Given the same example from above the internal state of the data structure would look like the following:

s := txstack.New()
s.Push(3)
s.Push(2)
s.Push(1)

Internal State:

Stack {
    Storage: [[3,2,1]],
    InTx: false,
    Pointer: 0,
    Committed: 0,
}
s.Begin()
s.Pop()

Internal State:

Stack {
    Storage: [[3,2,1],[3,2]],
    InTx: true,
    Pointer: 1,
    Committed: 1,
}
s.Rollback()

Internal State:

Stack {
    Storage: [[3,2,1]],
    InTx: false,
    Pointer: 0,
    Committed: 0,
}

If Commit() was called instead of Rollback() then the Committed field would be set to 0. When this happens the last slice gets copied into index 0 and the other slices are removed.

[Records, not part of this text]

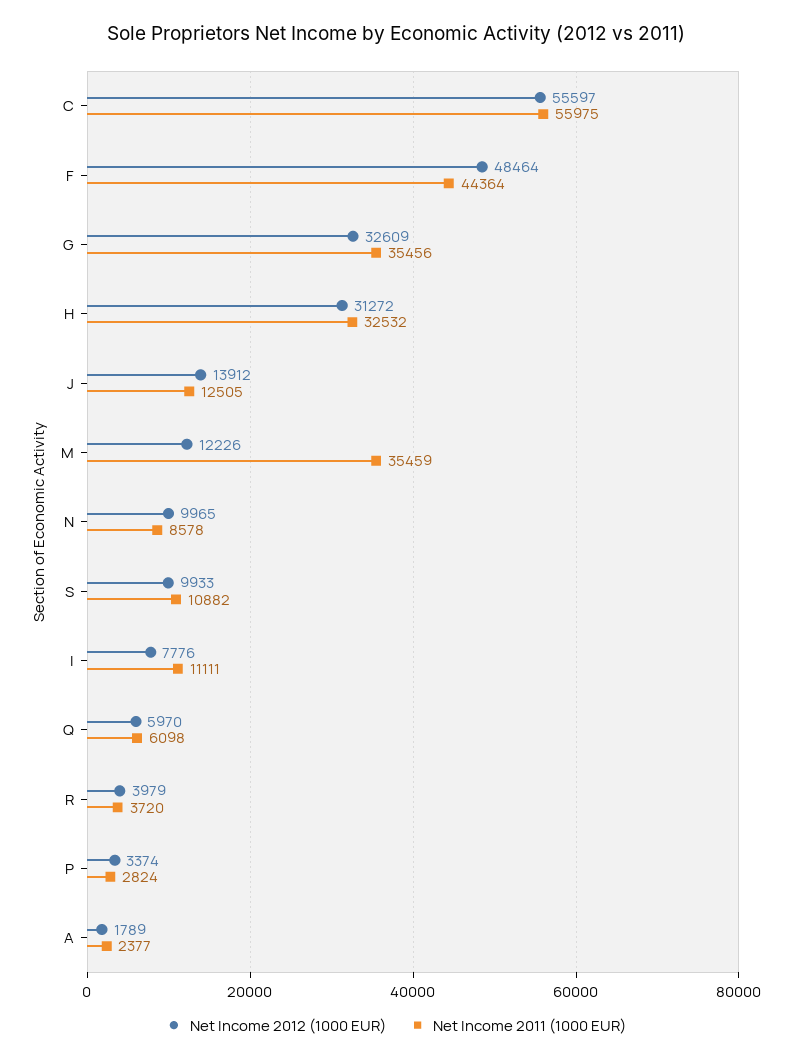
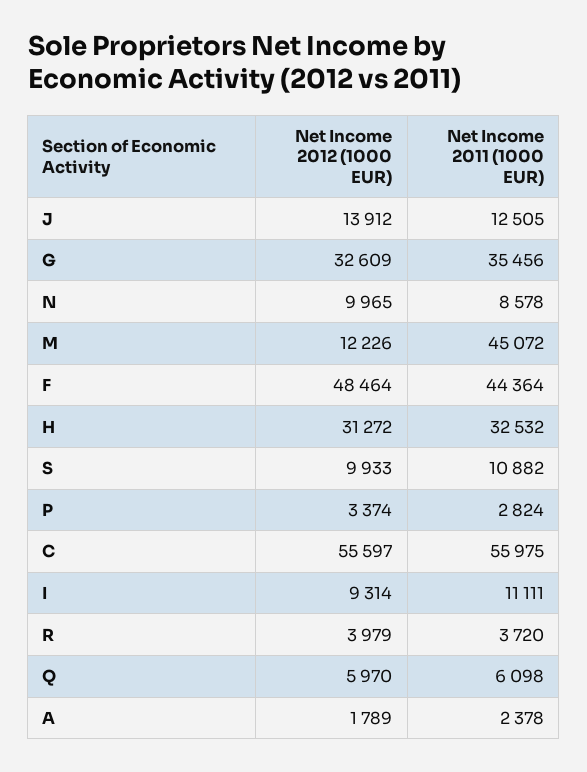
  {
    "Net Income 2012 (1000 EUR)": {
      "C": 55597,
      "F": 48464,
      "G": 32609,
      "H": 31272,
      "J": 13912,
      "M": 12226,
      "N": 9965,
      "S": 9933,
-     "I": 7776,
+     "I": 9314,
      "Q": 5970,
      "R": 3979,
      "P": 3374,
      "A": 1789
    },
    "Net Income 2011 (1000 EUR)": {
      "C": 55975,
      "F": 44364,
      "G": 35456,
      "H": 32532,
      "J": 12505,
-     "M": 35459,
+     "M": 45072,
      "N": 8578,
      "S": 10882,
      "I": 11111,
      "Q": 6098,
      "R": 3720,
      "P": 2824,
-     "A": 2377
+     "A": 2378
    }
  }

Putting the whole txstack package together:

package txstack

type Stack struct {
    Storage     [][]int
    InTx        bool
    Pointer     int
    TxCommitted int
}

// flushTxStacks will flush all temp storage stacks while only
// retaining the stack at storage location p by copying it into
// storage location 0.
func (s *Stack) flushTxStacks(p int) {
    keepStack := s.Storage[p]

    storage := make([][]int, 1)
    for _, val := range keepStack {
        storage[0] = append(storage[0], val)
    }
    s.Storage = storage
}

func (s *Stack) inTx() bool {
    return s.InTx
}

func (s *Stack) Empty() bool {
    p := s.Pointer
    if len(s.Storage[p]) != 0 {
        return false
    }

    return true
}

func (s *Stack) Size() int {
    p := s.Pointer
    return len(s.Storage[p])
}

func (s *Stack) Push(val int) {
    p := s.Pointer
    s.Storage[p] = append(s.Storage[p], val)
}

func (s *Stack) Pop() int {
    p := s.Pointer
    val := s.Storage[p][s.Size()-1]
    s.Storage[p] = s.Storage[p][:s.Size()-1]

    return val
}

func (s *Stack) Peek() int {
    p := s.Pointer
    return s.Storage[p][s.Size()-1]
}

// Begin creates a new transaction by making a new temporary slice and
// copying the last storage into it. Only when a full commit or
// rollback takes place will the temporary stacks be flushed.
func (s *Stack) Begin() {
    s.InTx = true
    newStack := make([]int, s.Size())

    p := s.Pointer
    copy(newStack, s.Storage[p])

    s.Storage = append(s.Storage, newStack)

    s.Pointer++
    s.TxCommitted++
}

// Commit decrements the internal TxCommitted counter and when a full
// commit takes place (when the counter reaches 0) it flushes all
// stacks while only retaining the latest.
func (s *Stack) Commit() {
    s.TxCommitted--
    if s.TxCommitted == 0 {
        s.flushTxStacks(s.Pointer)
        s.Pointer = 0
    }
}

func (s *Stack) Rollback() {
    s.flushTxStacks(0)
    s.Pointer = 0
    s.TxCommitted = 0
    s.InTx = false
}

func New() Stack {
    storage := make([][]int, 1)
    return Stack{
        Storage:     storage,
        InTx:        false,
        Pointer:     0,
        TxCommitted: 0,
    }
}

It could certainly use some more work like implementing error handling and watching for underflows and overflows but it works and I'm pretty happy with the outcome. Interestingly there isn't much on the web about writing a stack like this. Actually, I couldn't find anything but information about SQL transactions. This made it even more satisfying when all the tests passed.